**Problem details:** Find how many lines in the data below include the word "Godly", then write only that number.

**Records to use:**
········

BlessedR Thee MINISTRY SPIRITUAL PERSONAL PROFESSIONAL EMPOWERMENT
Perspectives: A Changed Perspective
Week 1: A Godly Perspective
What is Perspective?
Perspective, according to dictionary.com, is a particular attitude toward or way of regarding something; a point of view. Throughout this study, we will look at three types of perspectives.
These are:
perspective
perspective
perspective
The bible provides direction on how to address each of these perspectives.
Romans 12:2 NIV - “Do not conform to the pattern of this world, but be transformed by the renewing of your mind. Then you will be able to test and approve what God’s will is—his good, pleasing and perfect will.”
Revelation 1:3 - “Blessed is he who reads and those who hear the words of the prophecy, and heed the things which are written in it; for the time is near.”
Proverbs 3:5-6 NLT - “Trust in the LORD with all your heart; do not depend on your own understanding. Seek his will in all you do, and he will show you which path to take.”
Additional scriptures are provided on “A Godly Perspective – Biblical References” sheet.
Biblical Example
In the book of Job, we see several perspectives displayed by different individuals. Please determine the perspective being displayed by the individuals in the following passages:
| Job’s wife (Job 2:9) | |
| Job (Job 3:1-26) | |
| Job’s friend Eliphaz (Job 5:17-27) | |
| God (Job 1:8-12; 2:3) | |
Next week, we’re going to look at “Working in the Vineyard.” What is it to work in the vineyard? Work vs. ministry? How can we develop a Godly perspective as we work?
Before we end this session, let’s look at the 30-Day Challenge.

········

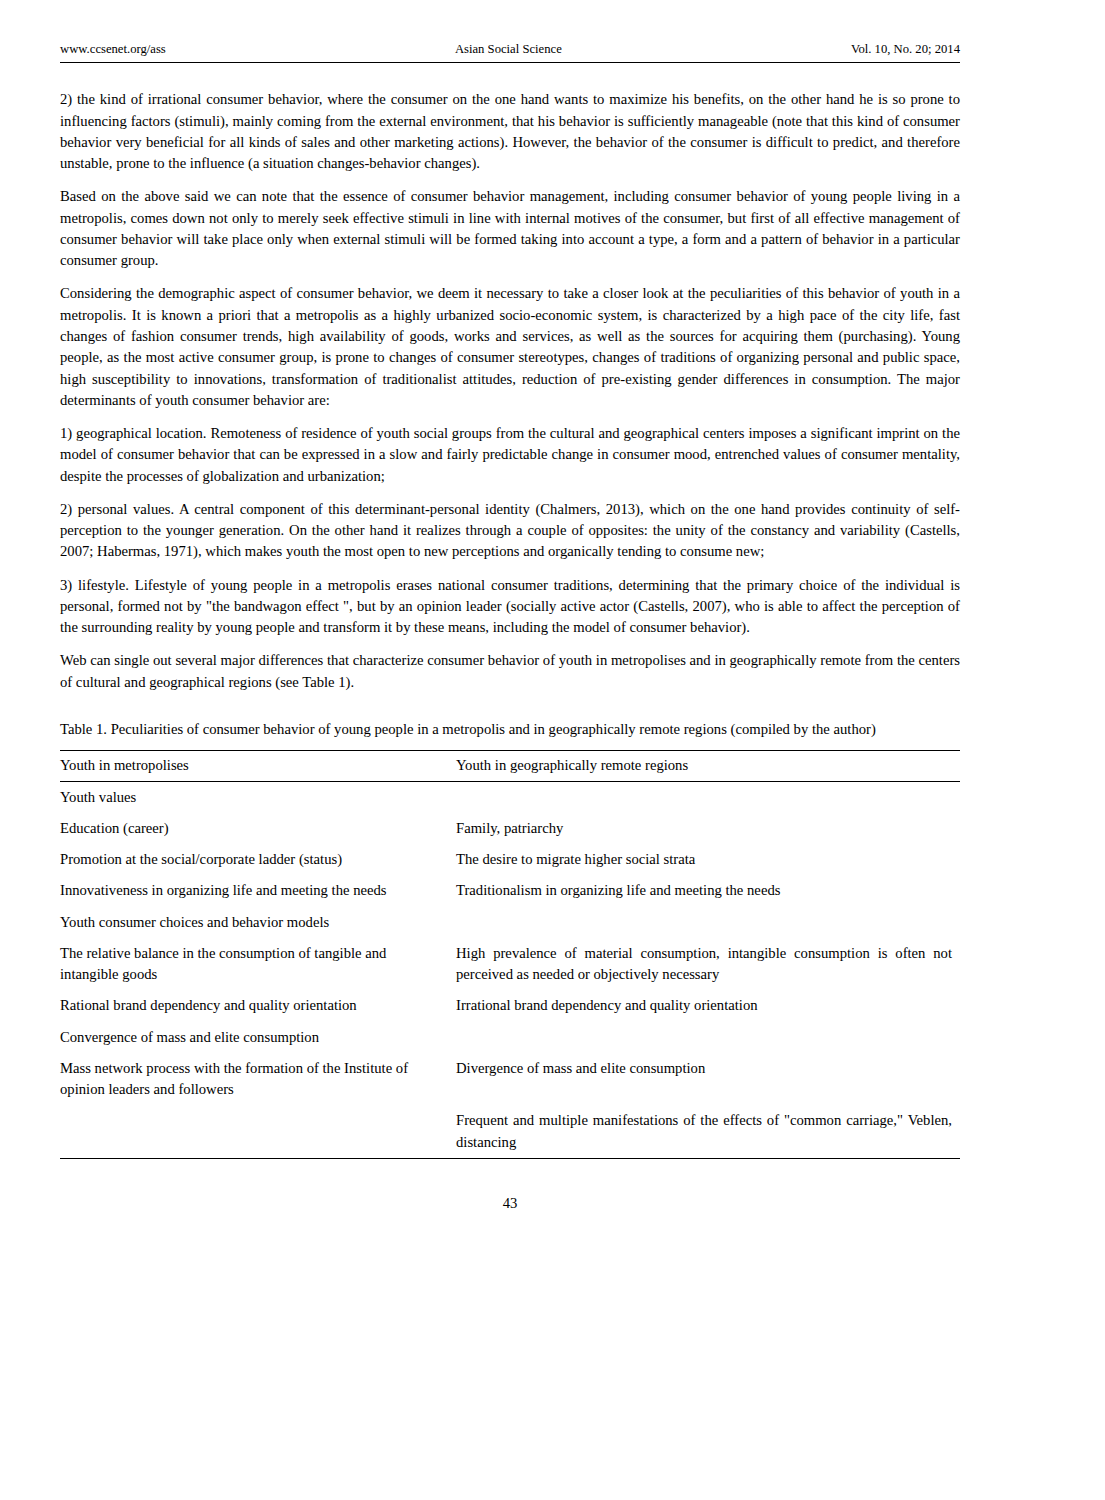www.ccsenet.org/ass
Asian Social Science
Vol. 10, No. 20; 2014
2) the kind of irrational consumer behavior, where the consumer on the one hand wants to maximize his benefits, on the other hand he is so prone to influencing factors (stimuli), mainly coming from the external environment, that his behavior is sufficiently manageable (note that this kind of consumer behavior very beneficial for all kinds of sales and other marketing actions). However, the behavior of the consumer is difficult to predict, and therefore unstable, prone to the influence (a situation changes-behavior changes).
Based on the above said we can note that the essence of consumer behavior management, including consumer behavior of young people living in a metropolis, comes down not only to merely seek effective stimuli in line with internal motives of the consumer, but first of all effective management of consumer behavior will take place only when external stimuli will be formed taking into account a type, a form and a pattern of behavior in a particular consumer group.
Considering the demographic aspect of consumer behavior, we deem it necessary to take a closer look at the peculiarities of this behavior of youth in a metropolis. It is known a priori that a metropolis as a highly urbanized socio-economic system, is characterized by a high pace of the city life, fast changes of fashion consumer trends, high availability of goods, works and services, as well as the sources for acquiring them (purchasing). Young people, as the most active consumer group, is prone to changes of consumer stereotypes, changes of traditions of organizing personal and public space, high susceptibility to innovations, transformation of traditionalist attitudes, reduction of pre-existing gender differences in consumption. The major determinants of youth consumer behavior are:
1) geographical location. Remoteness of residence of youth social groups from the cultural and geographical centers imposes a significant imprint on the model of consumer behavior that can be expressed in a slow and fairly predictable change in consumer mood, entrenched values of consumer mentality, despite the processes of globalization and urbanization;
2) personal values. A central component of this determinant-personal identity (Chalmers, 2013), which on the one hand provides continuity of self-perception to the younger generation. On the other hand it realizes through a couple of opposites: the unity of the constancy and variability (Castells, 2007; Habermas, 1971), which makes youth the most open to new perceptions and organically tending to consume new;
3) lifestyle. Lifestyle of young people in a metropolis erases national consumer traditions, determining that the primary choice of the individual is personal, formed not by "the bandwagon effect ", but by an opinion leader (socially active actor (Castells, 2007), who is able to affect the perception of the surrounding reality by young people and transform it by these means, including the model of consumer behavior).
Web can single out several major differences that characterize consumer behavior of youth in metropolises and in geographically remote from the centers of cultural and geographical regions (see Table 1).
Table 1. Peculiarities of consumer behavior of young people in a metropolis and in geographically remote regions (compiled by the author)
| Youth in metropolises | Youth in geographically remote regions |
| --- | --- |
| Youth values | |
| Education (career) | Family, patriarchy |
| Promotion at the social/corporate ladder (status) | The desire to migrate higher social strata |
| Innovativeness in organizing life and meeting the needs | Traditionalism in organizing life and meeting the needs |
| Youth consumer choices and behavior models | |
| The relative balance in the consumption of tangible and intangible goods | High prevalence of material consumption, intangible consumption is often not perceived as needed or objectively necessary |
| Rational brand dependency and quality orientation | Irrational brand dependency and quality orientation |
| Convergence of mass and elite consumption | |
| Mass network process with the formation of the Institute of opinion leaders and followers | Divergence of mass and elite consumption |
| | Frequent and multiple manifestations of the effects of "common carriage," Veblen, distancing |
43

········

**Result:** 3